MaddAddam is the final book in a trilogy by Margaret Atwood, preceded by Oryx and Crake and The Year of the Flood, both of which I read and loved. In 2011. That was a while ago, so my memory of them is a bit hazy. I think I would have enjoyed MaddAddam even more if I’d reread those two first for a refresher, though Atwood is good about sprinkling little reminders where they’re needed.

I won’t give much of a summary of this one because, well, it’s the third of a trilogy, and if you haven’t read the first two, it would be full of spoilers. All I’ll say is that Atwood fleshes out the backstory of the other two novels and offers a somewhat satisfying resolution to the story by joining the plots, which seemed so separate before. And by “satisfying,” I don’t mean good or bad – or ambivalent. (See? No spoilers this time! I just had a reader complain…) It’s almost a Breaking Bad (I know) sort of resolution. That’s all I’ll say.

So. MaddAddam is good and worth a read. Margaret Atwood is almost always good and worth a read (I’m not a fan of The Penelopiad, but I think I’ve liked everything else). Don’t read this one if you haven’t read Oryx and Crake and The Year of the Flood because this trilogy is more like one novel in a Lord of the Rings sort of way. Best of all, read them in one go.

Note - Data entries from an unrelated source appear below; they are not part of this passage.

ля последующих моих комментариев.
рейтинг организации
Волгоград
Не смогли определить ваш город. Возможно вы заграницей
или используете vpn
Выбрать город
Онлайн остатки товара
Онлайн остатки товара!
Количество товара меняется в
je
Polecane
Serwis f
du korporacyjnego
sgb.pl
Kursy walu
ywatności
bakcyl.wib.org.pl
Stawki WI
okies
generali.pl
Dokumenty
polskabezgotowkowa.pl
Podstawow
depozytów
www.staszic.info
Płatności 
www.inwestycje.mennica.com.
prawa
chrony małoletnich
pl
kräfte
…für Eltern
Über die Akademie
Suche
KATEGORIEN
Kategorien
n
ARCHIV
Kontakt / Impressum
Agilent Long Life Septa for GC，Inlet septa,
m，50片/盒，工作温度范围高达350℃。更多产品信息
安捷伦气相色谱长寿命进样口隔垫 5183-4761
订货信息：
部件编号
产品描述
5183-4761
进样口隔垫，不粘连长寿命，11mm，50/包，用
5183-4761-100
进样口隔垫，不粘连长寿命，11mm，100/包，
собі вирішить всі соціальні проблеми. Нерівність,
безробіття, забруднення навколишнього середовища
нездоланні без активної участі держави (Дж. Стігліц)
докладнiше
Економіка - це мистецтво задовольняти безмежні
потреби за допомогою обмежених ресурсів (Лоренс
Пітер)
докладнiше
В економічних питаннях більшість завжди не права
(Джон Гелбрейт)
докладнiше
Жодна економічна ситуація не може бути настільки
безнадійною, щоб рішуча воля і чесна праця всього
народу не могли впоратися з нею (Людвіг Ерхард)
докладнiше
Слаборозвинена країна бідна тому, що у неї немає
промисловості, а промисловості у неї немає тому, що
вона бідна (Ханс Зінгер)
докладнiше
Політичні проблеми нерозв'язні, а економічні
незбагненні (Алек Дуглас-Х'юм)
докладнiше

I guess I can’t really talk about this one enough without connecting it to the other two, so read those reviews and consider this a continuation. I even reread them and didn’t change my mind.

(Okay, here’s a better summary for my benefit, since this blog is really for my benefit because I’m terrible at remembering what I’ve read. So spoiler alert for all you complainers out there. It’s narrated by Toby, one of the Gardeners. They’ve rescued Snowman/Jimmy, who was just about dead from a foot infection. The Painballers – think Hunger Games, but with criminals – escaped, thanks to the Crakers, after they raped Amanda. The Crakers also had their way with most of the women, but no one really seems to consider it rape. The Gardeners and the others move into a compound and make a deal with anthromorphized pigs to help kill the Painballers, and they go on an adventure to do just that. And we get more of the backstory from Zeb, who explains how everyone knew each other before the Waterless Flood. And so on.)